Notre Dame Supercomputers

Rank High on Prestigious List

 

James Cope & Dennis Brown
06/28/2006

 

We’re No. 342!!!

That may seem pretty ordinary, but in the world of supercomputing it’s, well, super.

The highly regarded Top500 Project released its biannual survey of the 500 fastest supercomputers in the world today and the supercomputer clusters powering Notre Dame’s new Center for Research Computing (CRC) were ranked 342nd.

The rankings were presented at the 21st annual International Supercomputing Conference in Dresden, Germany, according to Dewitt Latimer, the University’s chief technology officer.

“Notre Dame has historically been associated with being top ranked in many areas,” said Latimer, interim director for the CRC. “This ranking indicates we’re very competitive with other U.S. research universities.”

Earlier this year, Rich Sudlow and J.C. Ducom, both high performance computing engineers in the CRC, set out to optimize performance of Notre Dame’s newly installed supercomputer cluster housed at historic Union Station in downtown South Bend.

“We decided to run the Linpack Benchmark, which is used to compare overall computational speed, to see where we were in terms of tuning our supercomputer system,” Sudlow said. “We liked what we saw and in April decided to submit our score to the Top500.”

Notre Dame’s result confirmed that the CRC deserved to be entered in the competition.

But a position in the Top500 can be fleeting.

“The rankings over time flip around quite a bit,” said Peter Kogge, professor of computer science and associate dean for research in the University’s College of Engineering. “In the next Top500 competition, other institutions may outrun Notre Dame, and vice versa.”

The University’s Office of Information Technologies, Office of Research, College of Arts and Letters, College of Science and College of Engineering collaborated to establish the Center for Research Computing, which went online this past spring.

“The real winners here are our researchers,” Latimer said. “Achieving a Top500 ranking is not the means to an end.
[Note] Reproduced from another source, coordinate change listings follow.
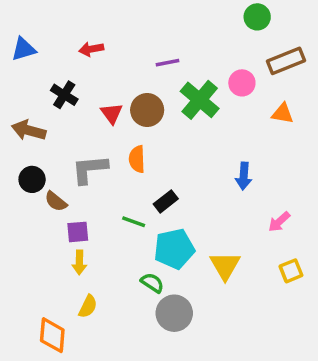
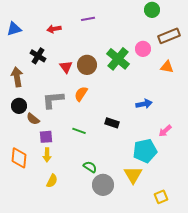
purple line: (167, 63) -> (88, 19), moved
brown arrow: (29, 130) -> (17, 77), turned 66
orange semicircle: (137, 159) -> (81, 94), turned 35
blue arrow: (244, 176) -> (144, 104), turned -105
black rectangle: (166, 201) -> (112, 123), moved, turned 56
cyan pentagon: (174, 249) -> (145, 151), moved
yellow triangle: (225, 266) -> (133, 175), moved
yellow square: (291, 271) -> (161, 197), moved
orange diamond: (52, 335) -> (19, 158), moved

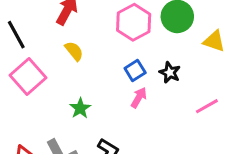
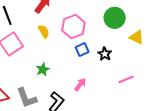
pink hexagon: (134, 22) -> (73, 26), moved
pink arrow: (139, 98) -> (80, 85), moved

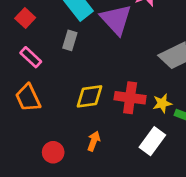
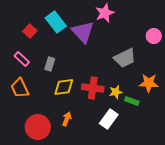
red square: (25, 18) -> (30, 31), moved
gray rectangle: (70, 40) -> (50, 64), moved
red circle: (53, 152) -> (38, 127), size x1.6

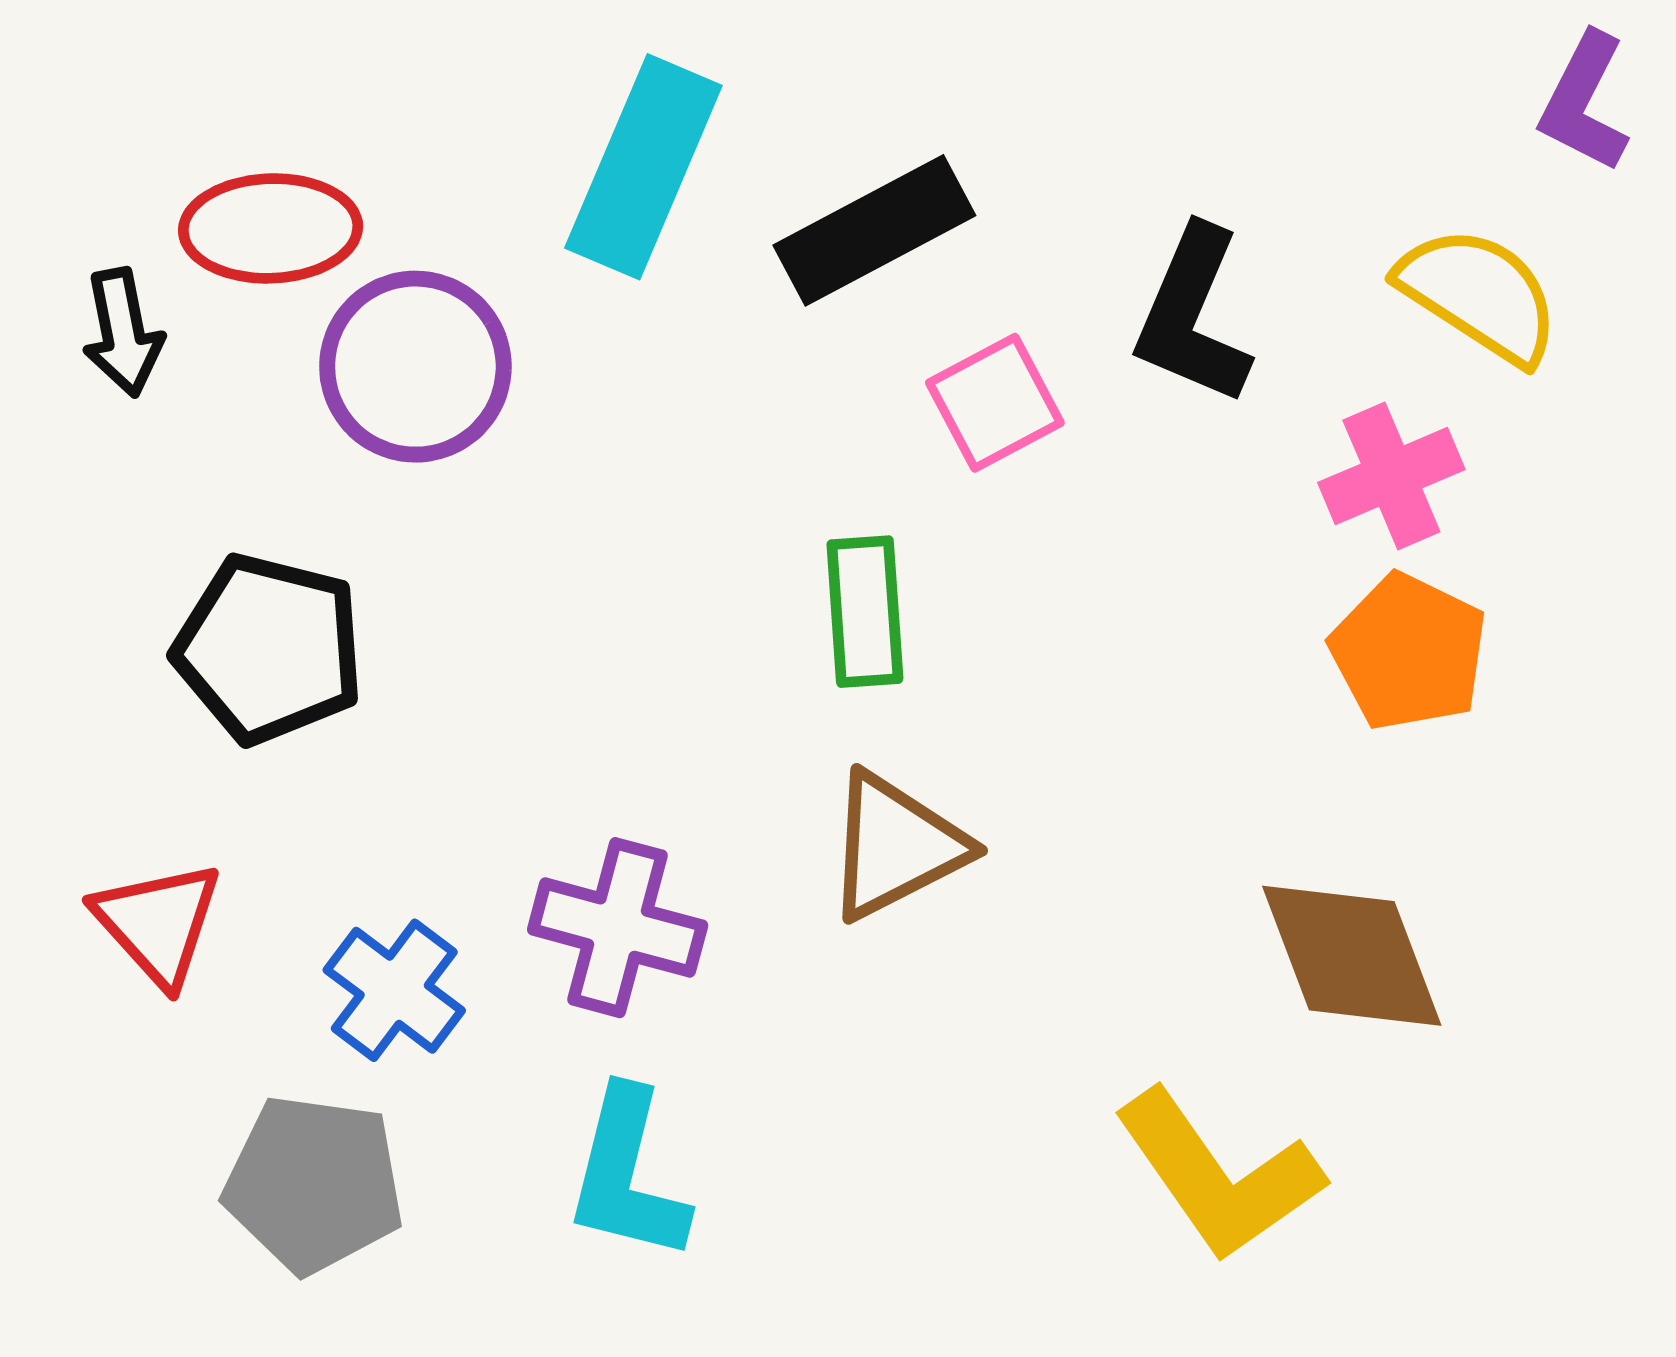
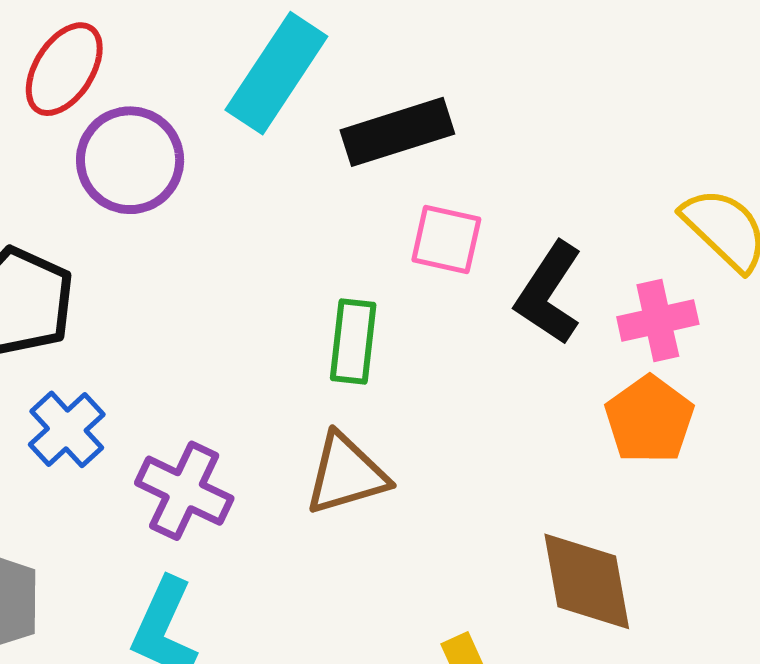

Notre Dame recognizes the criticality of high-performance computing toward establishing a world-class research program and is committed to provide top-rated facilities to its research faculty. A good Top500 ranking just shows that we are making progress toward what we set out to achieve within the CRC.”

The Top500 supercomputer competition began in 1993 and is held twice a year to provide a reliable basis for tracking and detecting trends in high-performance computing.